Essays for the Enlightenment Seeker
Healing from Childhood Trauma

Who Was Clarence Darrow Really Defending?

Clarence Darrow was arguably America’s most famous defense attorney of the 20th century, immortalized, among other places, in the film “Inherit the Wind.” Although on the surface he brilliantly defended criminals both innocent and guilty, beneath this façade, on the level of his unconscious psychology, he was defending someone far more important and closer to home: his own true self…his inner child.

 

Darrow's passion, intelligence, and sophistication aside, his own autobiography reveals him as a sad, unfulfilled, angry, and unresolved man hiding behind the role of truth’s defender.

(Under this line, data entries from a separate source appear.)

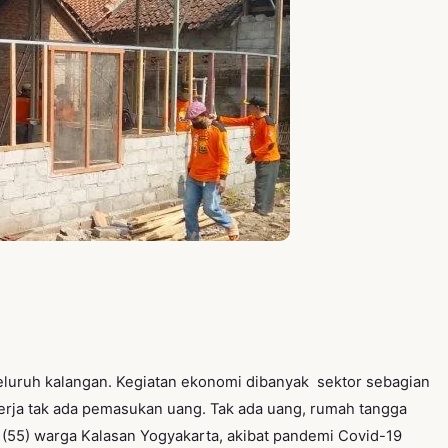
luruh kalangan. Kegiatan ekonomi dibanyak sektor sebagian
erja tak ada pemasukan uang. Tak ada uang, rumah tangga
 (55) warga Kalasan Yogyakarta, akibat pandemi Covid-19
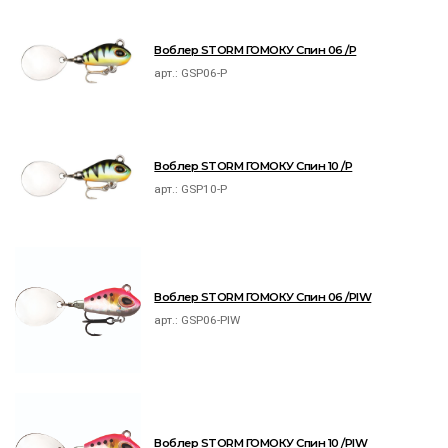
Воблер STORM ГОМОКУ Спин 06 /P
арт.:
GSP06-P
Воблер STORM ГОМОКУ Спин 10 /P
арт.:
GSP10-P
Воблер STORM ГОМОКУ Спин 06 /PIW
арт.:
GSP06-PIW
Воблер STORM ГОМОКУ Спин 10 /PIW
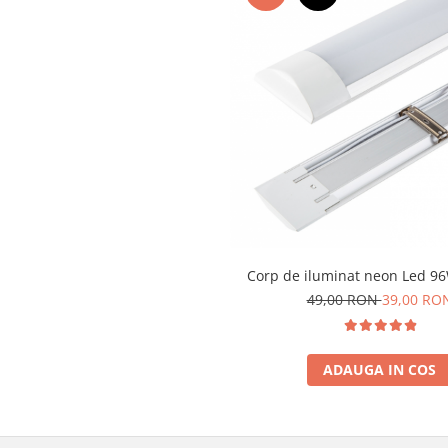
Corp de iluminat neon Led 9
49,00 RON
39,00 RO
ADAUGA IN COS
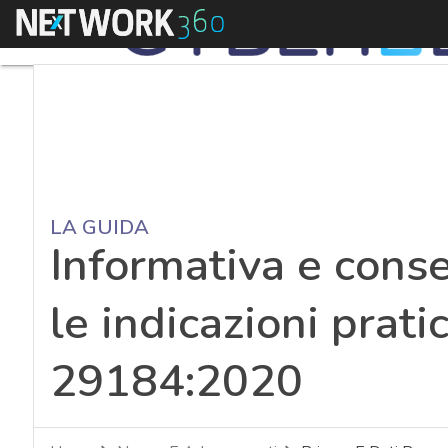
Menu
LA GUIDA
Informativa e conse
le indicazioni prati
29184:2020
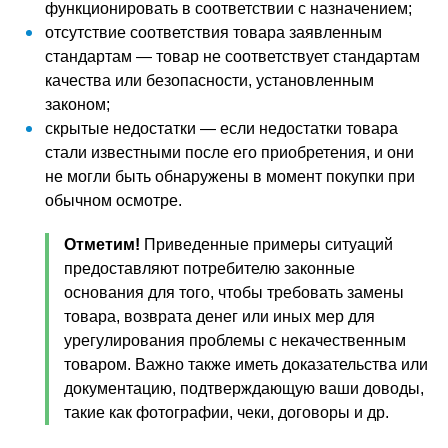
функционировать в соответствии с назначением;
отсутствие соответствия товара заявленным
стандартам — товар не соответствует стандартам
качества или безопасности, установленным
законом;
скрытые недостатки — если недостатки товара
стали известными после его приобретения, и они
не могли быть обнаружены в момент покупки при
обычном осмотре.
Отметим!
Приведенные примеры ситуаций
предоставляют потребителю законные
основания для того, чтобы требовать замены
товара, возврата денег или иных мер для
урегулирования проблемы с некачественным
товаром. Важно также иметь доказательства или
документацию, подтверждающую ваши доводы,
такие как фотографии, чеки, договоры и др.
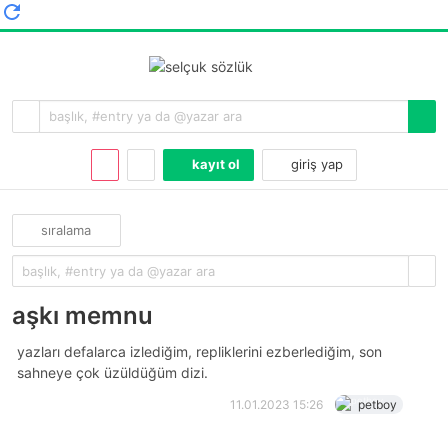
kayıt ol
giriş yap
sıralama
aşkı memnu
yazları defalarca izlediğim, repliklerini ezberlediğim, son
sahneye çok üzüldüğüm dizi.
11.01.2023 15:26
petboy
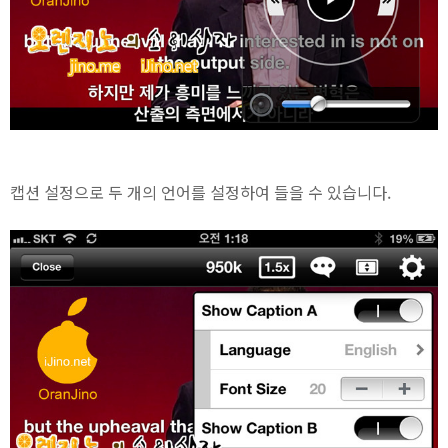
캡션 설정으로 두 개의 언어를 설정하여 들을 수 있습니다.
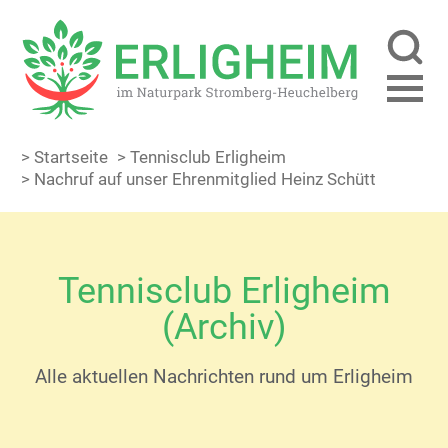
> Startseite
> Tennisclub Erligheim
> Nachruf auf unser Ehrenmitglied Heinz Schütt
Tennisclub Erligheim
(Archiv)
Alle aktuellen Nachrichten rund um Erligheim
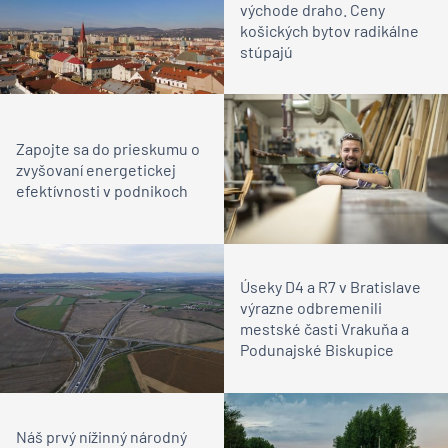
východe draho. Ceny
košických bytov radikálne
stúpajú
Zapojte sa do prieskumu o
zvyšovaní energetickej
efektívnosti v podnikoch
Úseky D4 a R7 v Bratislave
výrazne odbremenili
mestské časti Vrakuňa a
Podunajské Biskupice
Náš prvý nížinný národný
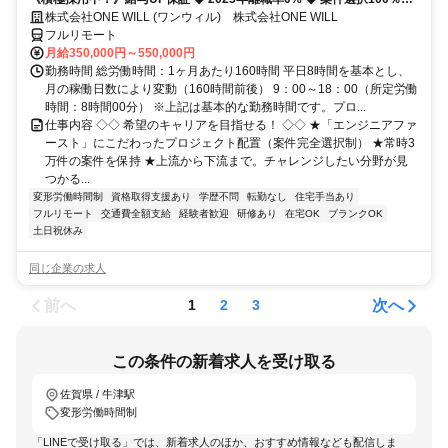
◆ 平均残業7時間！
株式会社ONE WILL (ワンウィル) 株式会社ONE WILL
フルリモート
月給350,000円～550,000円
勤務時間 総労働時間：1ヶ月あたり160時間 平日8時間を基本とし、
月の稼働日数により変動（160時間前後） 9：00～18：00（所定労働
時間：8時間00分） ※上記は基本的な勤務時間です。プロ...
仕事内容 ◇◇ 希望のキャリアを目指せる！ ◇◇ ★「エンジニアファ
ースト」にこだわったプロジェクト配置（案件完全選択制） ★常時3
万件の案件を保持 ★上流から下流まで。チャレンジしたい分野が見
つかる...
変形労働時間制
資格取得支援あり
学歴不問
転勤なし
住宅手当あり
フルリモート
交通費全額支給
経験者歓迎
研修あり
在宅OK
ブランクOK
土日祝休み
同じ企業の求人
前へ
次へ
1
2
3
この条件の新着求人を受け取る
佐賀県 / 牛津駅
変形労働時間制
「LINEで受け取る」では、新着求人のほか、おすすめ情報なども配信しま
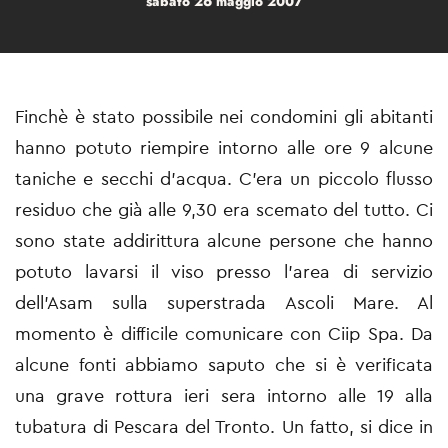
sabato 26 maggio 2007
Finchè è stato possibile nei condomini gli abitanti
hanno potuto riempire intorno alle ore 9 alcune
taniche e secchi d'acqua. C'era un piccolo flusso
residuo che già alle 9,30 era scemato del tutto. Ci
sono state addirittura alcune persone che hanno
potuto lavarsi il viso presso l'area di servizio
dell'Asam sulla superstrada Ascoli Mare. Al
momento è difficile comunicare con Ciip Spa. Da
alcune fonti abbiamo saputo che si è verificata
una grave rottura ieri sera intorno alle 19 alla
tubatura di Pescara del Tronto. Un fatto, si dice in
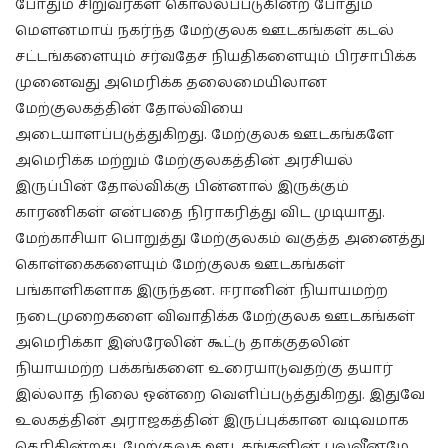
போதும் சிறுவர்கள் கொல்லப்படுகின்ற போதும்
மௌனமாய் நகர்ந்த மேற்குலக ஊடகங்கள் கடல்
சட்டங்களையும் சர்வதேச நியதிகளையும் பிரசாபிக்க
முனைவது அமெரிக்க தலைமையிலான
மேற்குலகத்தின் தோல்வியை
அடையாளப்படுத்துகிறது. மேற்குலக ஊடகங்களே
அமெரிக்க மற்றும் மேற்குலகத்தின் அரசியல்
இருப்பின் தோல்விக்கு பின்னால் இருக்கும்
காரணிகள் என்பதை நிராகரித்து விட முடியாது.
மேற்காசியா பொறுத்து மேற்குலகம் வகுத்த அனைத்து
கொள்கைகளையும் மேற்குலக ஊடகங்கள்
பங்காளிகளாக இருந்தன. ஈரானின் நியாயமற்ற
நடைமுறைகளை விவாதிக்க மேற்குலக ஊடகங்கள்
அமெரிக்கா இஸ்ரேலின் கூட்டு தாக்குதலின்
நியாயமற்ற பக்கங்களை உரையாடுவதற்கு தயார்
இல்லாத நிலை ஒன்றை வெளிப்படுத்துகிறது. இதுவே
உலகத்தின் அராஜகத்தின் இருப்புக்கான வடிவமாக
தெரிகின்றது. மேற்குலக ஊடகங்களின் பலவீனமே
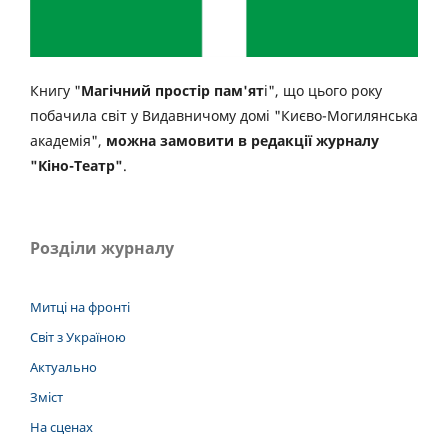
Книгу "
Магічний простір пам'ят
і", що цього року
побачила світ у Видавничому домі "Києво-Могилянська
академія",
можна замовити в редакції журналу
"Кіно-Театр"
.
Розділи журналу
Митці на фронті
Світ з Україною
Актуально
Зміст
На сценах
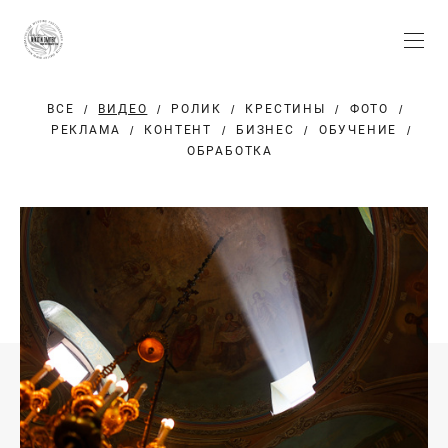
ВСЕ
ВИДЕО
РОЛИК
КРЕСТИНЫ
ФОТО
РЕКЛАМА
КОНТЕНТ
БИЗНЕС
ОБУЧЕНИЕ
ОБРАБОТКА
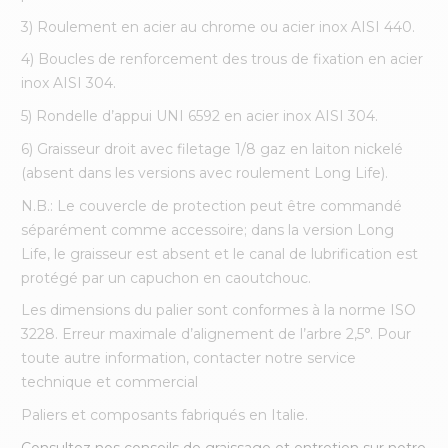
3) Roulement en acier au chrome ou acier inox AISI 440.
4) Boucles de renforcement des trous de fixation en acier
inox AISI 304.
5) Rondelle d’appui UNI 6592 en acier inox AISI 304.
6) Graisseur droit avec filetage 1/8 gaz en laiton nickelé
(absent dans les versions avec roulement Long Life).
N.B.: Le couvercle de protection peut être commandé
séparément comme accessoire; dans la version Long
Life, le graisseur est absent et le canal de lubrification est
protégé par un capuchon en caoutchouc.
Les dimensions du palier sont conformes à la norme ISO
3228. Erreur maximale d’alignement de l’arbre 2,5°. Pour
toute autre information, contacter notre service
technique et commercial
Paliers et composants fabriqués en Italie.
Consultez nos conseils de graissage et entretien sur notre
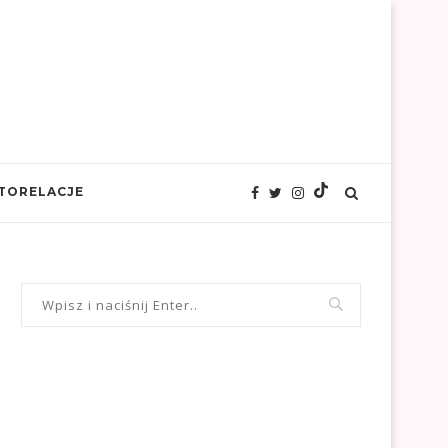
TORELACJE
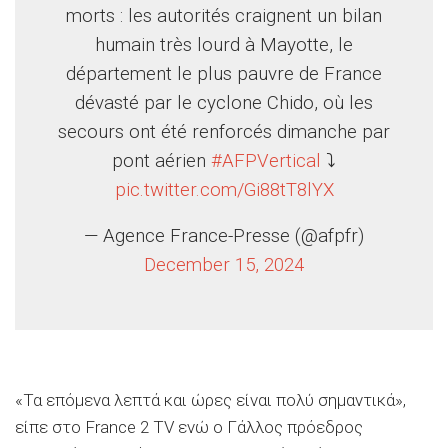
morts : les autorités craignent un bilan
humain très lourd à Mayotte, le
département le plus pauvre de France
dévasté par le cyclone Chido, où les
secours ont été renforcés dimanche par
pont aérien
#AFPVertical
⤵️
pic.twitter.com/Gi88tT8lYX
— Agence France-Presse (@afpfr)
December 15, 2024
«Τα επόμενα λεπτά και ώρες είναι πολύ σημαντικά»,
είπε στο France 2 TV ενώ ο Γάλλος πρόεδρος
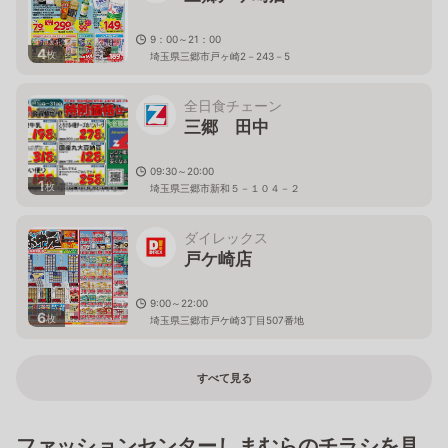
9：00～21：00
4
枚
埼玉県三郷市戸ヶ崎2－243－5
全日食チェーン
三郷 田中
09:30～20:00
1
枚
埼玉県三郷市新和５－１０４－２
ダイレックス
戸ケ崎店
9:00～22:00
6
枚
埼玉県三郷市戸ケ崎3丁目507番地
すべて見る
ファッションセンターしまむらのチラシを見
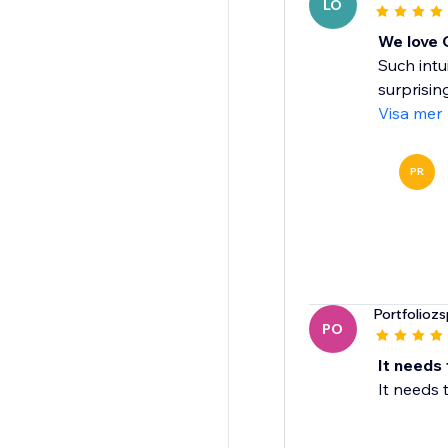
LO
We love 
Such intu
surprisin
Visa mer
PR
Portfoliozs
PO
It needs 
It needs 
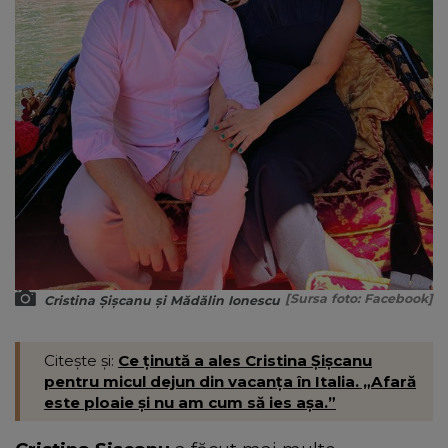
[Sursa foto: Facebook]
Cristina Șișcanu și Mădălin Ionescu
Citește și:
Ce ținută a ales Cristina Șișcanu
pentru micul dejun din vacanța în Italia. „Afară
este ploaie și nu am cum să ies așa.”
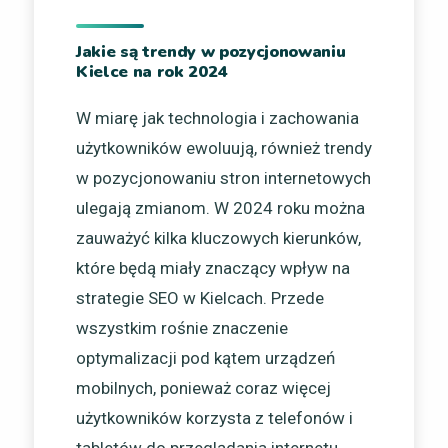
Jakie są trendy w pozycjonowaniu
Kielce na rok 2024
W miarę jak technologia i zachowania
użytkowników ewoluują, również trendy
w pozycjonowaniu stron internetowych
ulegają zmianom. W 2024 roku można
zauważyć kilka kluczowych kierunków,
które będą miały znaczący wpływ na
strategie SEO w Kielcach. Przede
wszystkim rośnie znaczenie
optymalizacji pod kątem urządzeń
mobilnych, ponieważ coraz więcej
użytkowników korzysta z telefonów i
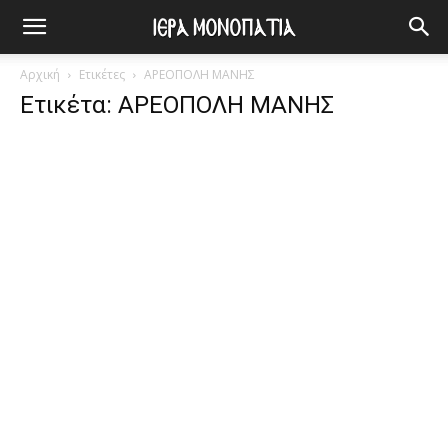
Αρχική
Ετικέτες
ΑΡΕΟΠΟΛΗ ΜΑΝΗΣ
Ετικέτα: ΑΡΕΟΠΟΛΗ ΜΑΝΗΣ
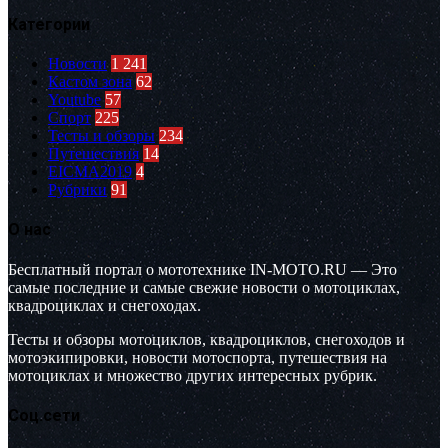
Категории
Новости
1 241
Кастом зона
62
Youtube
57
Спорт
225
Тесты и обзоры
234
Путешествия
14
EICMA2019
4
Рубрики
91
О нас
Бесплатный портал о мототехнике IN-MOTO.RU — Это
самые последние и самые свежие новости о мотоциклах,
квадроциклах и снегоходах.
Тесты и обзоры мотоциклов, квадроциклов, снегоходов и
мотоэкипировки, новости мотоспорта, путешествия на
мотоциклах и множество других интересных рубрик.
Соц.сети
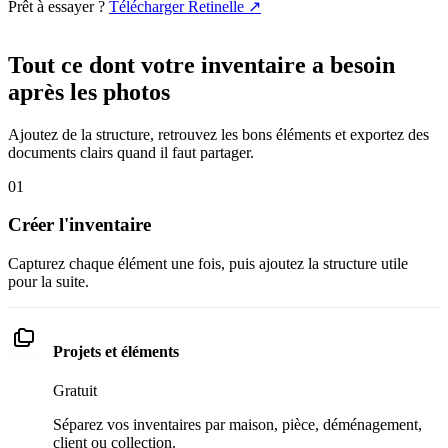
Prêt à essayer ?
Télécharger Retinelle
↗
Tout ce dont votre inventaire a besoin
après les photos
Ajoutez de la structure, retrouvez les bons éléments et exportez des
documents clairs quand il faut partager.
01
Créer l'inventaire
Capturez chaque élément une fois, puis ajoutez la structure utile
pour la suite.
Projets et éléments
Gratuit
Séparez vos inventaires par maison, pièce, déménagement,
client ou collection.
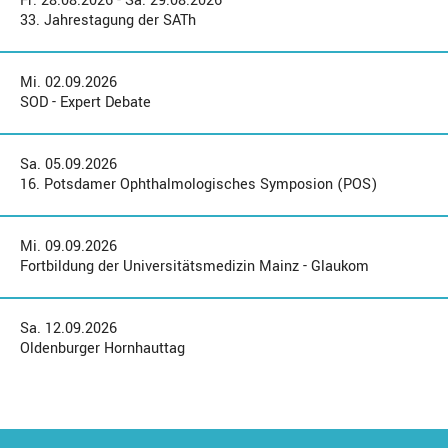
Fr. 28.08.2026 - Sa. 29.08.2026
33. Jahrestagung der SATh
Mi. 02.09.2026
SOD - Expert Debate
Sa. 05.09.2026
16. Potsdamer Ophthalmologisches Symposion (POS)
Mi. 09.09.2026
Fortbildung der Universitätsmedizin Mainz - Glaukom
Sa. 12.09.2026
Oldenburger Hornhauttag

He was unconsciously heartbroken over and subsequently furious at his mother for abandoning him through death. She died when he was only fourteen, and he never acknowledged, much less grieved, the impact of this devastating trauma. To protect his feelings he painted a vague and transparently idealized portrait of her to himself. And he never even came close to exploring the parental neglect inherent in being but one of eight brothers and sisters. Instead he joked about being against birth control, noting that had his parents practiced it he would have been deprived of his existence – a sad, twisted truth which belies his own inner pain, not to mention rage, at his parents’ irresponsibility…which he himself repeated through fathering a son to whom he devoted himself only half-heartedly at best.

 

Instead of taking true steps toward resolving his childhood wounds he attempted to bypass this process by defending others deemed criminals in court, many of whom themselves had unconsciously acted out their own repressed childhood feelings, some even through murder. Darrow felt their plight poignantly and defended them passionately and eloquently because his highly spirited soul had no other way of giving voice to his own repressed childhood feelings which were criminal from the point of view of the family system. When in a system that cannot tolerate overwhelming sadness, not to mention fury or open blame of the parents, anyone who dares to feel these feelings and express them honestly risks total alienation – the alienation only a hated criminal knows. And no fourteen year old can risk that. Few of any age can.

 

But in one sense Darrow’s career is defensible: criminals deserve a defense. In court they rank lowest on the totem pole, and like honest children imprisoned in a dishonest family their lives and fates have fallen literally into the hands of strangers. But it is precisely because this arena is metaphorical of the family that Darrow chose it for his home. Metaphor is safe. It protects everyone’s deepest emotional vulnerabilities. The pain of healing is forced on no one, and the worst thing that can befall you, if you are the defendant at least, is life in prison or death – a fate preferable to most than having to face the true pain of childhood traumas, because at least you can face the former two with fantasy on your side.

 

Thus Darrow, blocked by his arrested emotional development, had but a limited ability to be of true service to the world’s downtrodden. The ultimate defense they (and we all) need is not legal, nor financial, political, economic - nor moral. The defense needed is that which can only be offered by those enlightened few who have taken true forward steps toward resolving their own deepest traumas, and thus have stepped beyond the family system and can view it in panoramic perspective.

 

From the stand of their calling, witnesses of enlightenment see the truth amidst the lies and are able to sort out the two quickly, defending the victim from the perpetrator who resides within his or her own personality. The enlightened are not fooled by the meaning of acting out. The enlightened don’t risk their physical lives to keep you out of concrete prisons, or worse yet resort to bribing juries. (In his autobiography Darrow literally bragged about the first yet couldn’t quite cop to the second, which “the experts” say he probably did.) The enlightened instead offer you the potential of something far greater: a template for the key to psychic emancipation. The enlightened do not defend you to external judges or juries, because they know that you, the human being with ultimate control of your fate, are the only one with the potential to be a truly fair and impartial parent toward yourself. And the enlightened do not defend you merely in light of the laws set down by society, that blind super-agent of the family. The enlightened are lawyers of life’s deeper laws, those of true emotional maturity, with codes for respect, boundaries, compassion, and patience.

 

As such the enlightened have a value greater than a thousand Clarence Darrows. His passion was misplaced. Theirs is not.